Depuis plusieurs années l’État est incapable d'un simple ajustement réglementaire qui permettrait de décupler l'efficacité de nombreuses enquêtes.
Trop souvent de nombreuses réquisitions omettent des éléments essentiels (comme le port source ou un horodatage fiable) pour orienter les plateformes et FAI sur l'identification des auteurs d'actes délictueux en ligne. Cet exemple est loin d’être anecdotique, car il explique le faible taux de retour aux réquisitions judiciaires adressées aux plateformes comme l’établissent leurs rapports de transparence : alors que le Royaume-Uni obtient 91 % de réponses positives, la France (qui part de très loin, car il y a peu c'était 30 %) doit se contenter de 69 %.
À l’appui de leur plan, les pouvoirs publics observent, à juste titre, que les délais d’obtention des identifications sont longs. C’est effectivement le cas, faute de procédures adaptées. Un simple interfaçage des plateformes avec la PNIJ permettrait pourtant d’obtenir une réponse en quelques minutes à une demande d’identification, qui par le circuit actuel prend plusieurs semaines.
Ce système présente en outre l’immense mérite de fiabiliser les réquisitions (avec un système d’aide à la rédaction pour parvenir à une demande exploitable par le prestataire technique requis) tout en les traçant afin de réduire les risques d’abus.
Une chaîne de poursuites non adaptée
Encore faut-il que cette demande d’identification soit effectuée dans les délais compatibles avec ceux de conservation des données. Trop souvent, les réquisitions arrivent trop tard. Si en France les données sont conservées durant 1 an, dans d'autres pays cela ne dépasse pas quelques mois.

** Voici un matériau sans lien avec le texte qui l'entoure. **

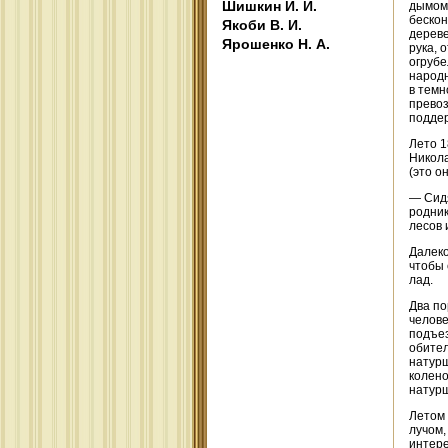
Шишкин И. И.
дымом 
бескон
Якоби В. И.
дереве
Ярошенко Н. А.
рука, 
огрубе
народн
в темн
превоз
поддер
Лето 1
Никола
(это о
— Сидя
родник
лесов 
Далеко
чтобы 
лад.
Два по
челове
подъез
обител
натурщ
колено
натурщ
Летом 
лучом,
интере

Pourquoi ? Car la chaîne de lancement des poursuites n’est pas du tout adaptée aux enjeux du numérique. L’accueil des plaignants dans les commissariats est clairement défaillant, et lorsqu’une plainte est enregistrée, le circuit de traitement n’est pas optimal.

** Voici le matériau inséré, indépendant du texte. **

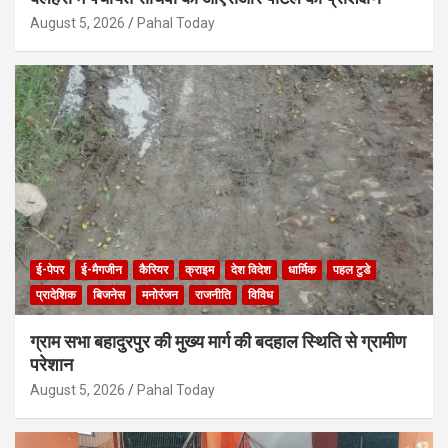
August 5, 2026
Pahal Today
ई-पेपर
ई-मैगजीन
कैरियर
क्राइम
देश विदेश
धार्मिक
पहल टुडे
प्रादेशिक
बिजनेस
मनोरंजन
राजनीति
विविध
ग्राम सभा बहादुरपुर की मुख्य मार्ग की बदहाल स्थिति से ग्रामीण
परेशान
August 5, 2026
Pahal Today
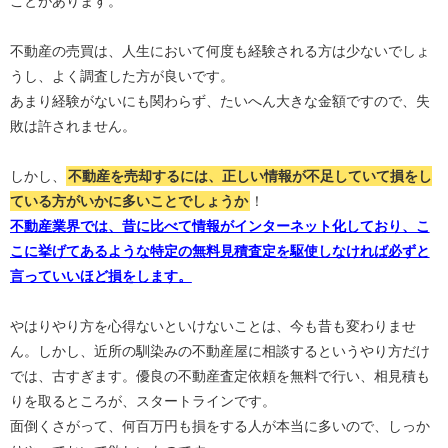
ことがあります。
不動産の売買は、人生において何度も経験される方は少ないでしょ
うし、よく調査した方が良いです。
あまり経験がないにも関わらず、たいへん大きな金額ですので、失
敗は許されません。
しかし、
不動産を売却するには、正しい情報が不足していて損をし
ている方がいかに多いことでしょうか
！
不動産業界では、昔に比べて情報がインターネット化しており、こ
こに挙げてあるような特定の無料見積査定を駆使しなければ必ずと
言っていいほど損をします。
やはりやり方を心得ないといけないことは、今も昔も変わりませ
ん。しかし、近所の馴染みの不動産屋に相談するというやり方だけ
では、古すぎます。優良の不動産査定依頼を無料で行い、相見積も
りを取るところが、スタートラインです。
面倒くさがって、何百万円も損をする人が本当に多いので、しっか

Pour faire efficacement l’interface avec les géants du numérique et obtenir des délais de réponse rapides, d’autres pays se sont engagés sur la voie d’un parquet spécialisé de compétence nationale, à l’image de ce qu’on a su faire pour le terrorisme et le financier avec les succès que l’on connaît. Ainsi, à Madrid en Espagne, plus de 70 magistrats sont affectés pour instruire exclusivement les sujets de délinquance numérique.

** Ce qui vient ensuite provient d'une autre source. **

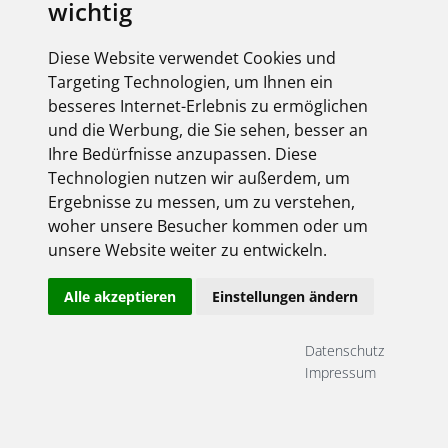
wichtig
Diese Website verwendet Cookies und
Targeting Technologien, um Ihnen ein
besseres Internet-Erlebnis zu ermöglichen
und die Werbung, die Sie sehen, besser an
Ihre Bedürfnisse anzupassen. Diese
Technologien nutzen wir außerdem, um
Ergebnisse zu messen, um zu verstehen,
woher unsere Besucher kommen oder um
unsere Website weiter zu entwickeln.
Alle akzeptieren
Einstellungen ändern
Datenschutz
Impressum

Le sentiment d’impunité s’effacera le jour où nous aurons une Justice disposant de moyens, humains, financiers et matériels, à même de faire face efficacement aux enjeux du numérique. Nous vivons dans un monde où les géants du numérique méprisent le politique, mais craignent le juge. Renforçons notre souveraineté en donnant à ce dernier les moyens de se faire respecter.
Ne pas court-circuiter le juge pour s’en remettre aux plateformes
Or pour toute réponse, les pouvoirs publics semblent privilégier la tendance consistant à se passer du juge pour s'en remettre exclusivement aux plateformes et réseaux sociaux pour qu'ils fassent le ménage dans leurs utilisateurs, alors que les directives européennes en vigueur proscrivent toute obligation générale de surveillance en ce sens.
Court-circuiter, sous la pression de l’émotion, un des fondements de l’état de droit, de la lutte contre l’arbitraire, reste très dangereux : c’est affaiblir durablement notre souveraineté au profit des géants du numérique qui n’attendent que cela.
On ne luttera durablement et efficacement contre la haine et le harcèlement en ligne qu’en sortant la justice de l’état d’indigence dans laquelle l’ont plongée plusieurs décennies de politiques publiques. Sur ce sujet d'importance, parce qu'ils sont résolument engagés à lutter contre le cancer de la haine en ligne sans pour autant renier les fondamentaux de l’état de droit, les professionnels du droit seront toujours disposés à éclairer, avec détermination et respect, les pouvoirs publics.